§ **Task to carry out**:
For every line of the records below that holds "Товары", add one. Give only the final total.

[Saved data entries]

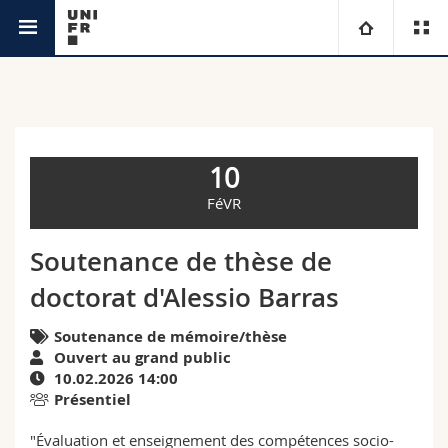
Agenda
Université
Facultés
Etudes
10
Vous êtes
Campus
Théologie
FéVR
Recherche
Ressources
Droit
Futurs étudiants
Soutenance de thèse de
doctorat d'Alessio Barras
Université
Sciences économiques et sociales et management
Etudiants
Annuaire du personnel
Soutenance de mémoire/thèse
Formation continue
Lettres et sciences humaines
Médias
Plan d'accès
Ouvert au grand public
10.02.2026 14:00
Présentiel
Sciences de l'éducation et de la formation
Chercheurs
Bibliothèques
"Évaluation et enseignement des compétences socio-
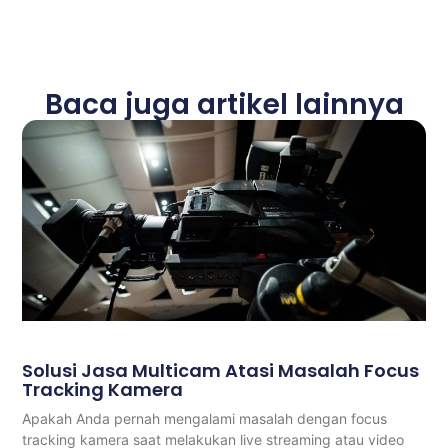
Baca juga artikel lainnya
Solusi Jasa Multicam Atasi Masalah Focus
Tracking Kamera
Apakah Anda pernah mengalami masalah dengan focus
tracking kamera saat melakukan live streaming atau video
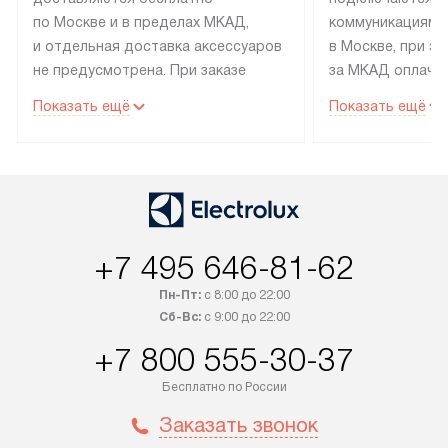
по Москве и в пределах МКАД,
коммуникациям 
и отдельная доставка аксессуаров
в Москве, при э
не предусмотрена. При заказе
за МКАД оплачив
бытовой техники от Electrolux,
Специалисты сер
Показать ещё
Показать ещё
рекомендуем обсудить
партнера заним
с менеджером удобное время
подключением б
доставки и способ оплаты. Товары
Electrolux. Устан
со статусом «В наличии» могут
профессиональн
быть отправлены покупателю
осуществляется
в течение трех дней. Если вам
плату, и дополни
+7 495 646-81-62
интересен товар «Под заказ»,
по монтажу опла
обсудите возможность его
прайсу. Сервис 
Пн-Пт:
с 8:00 до 22:00
приобретения с менеджером сайта.
гарантию 1 год 
Сб-Вс:
с 9:00 до 22:00
Товары с специальным лейблом
работы и испол
+7 800 555-30-37
доставляются бесплатно
материалы. Про
по Москве в пределах МКАД,
установление, п
Бесплатно по России
и отдельная доставка аксессуаров
и регулярное об
Заказать звонок
не предусмотрена. После 100%
обеспечивают п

§ **Response area**:
2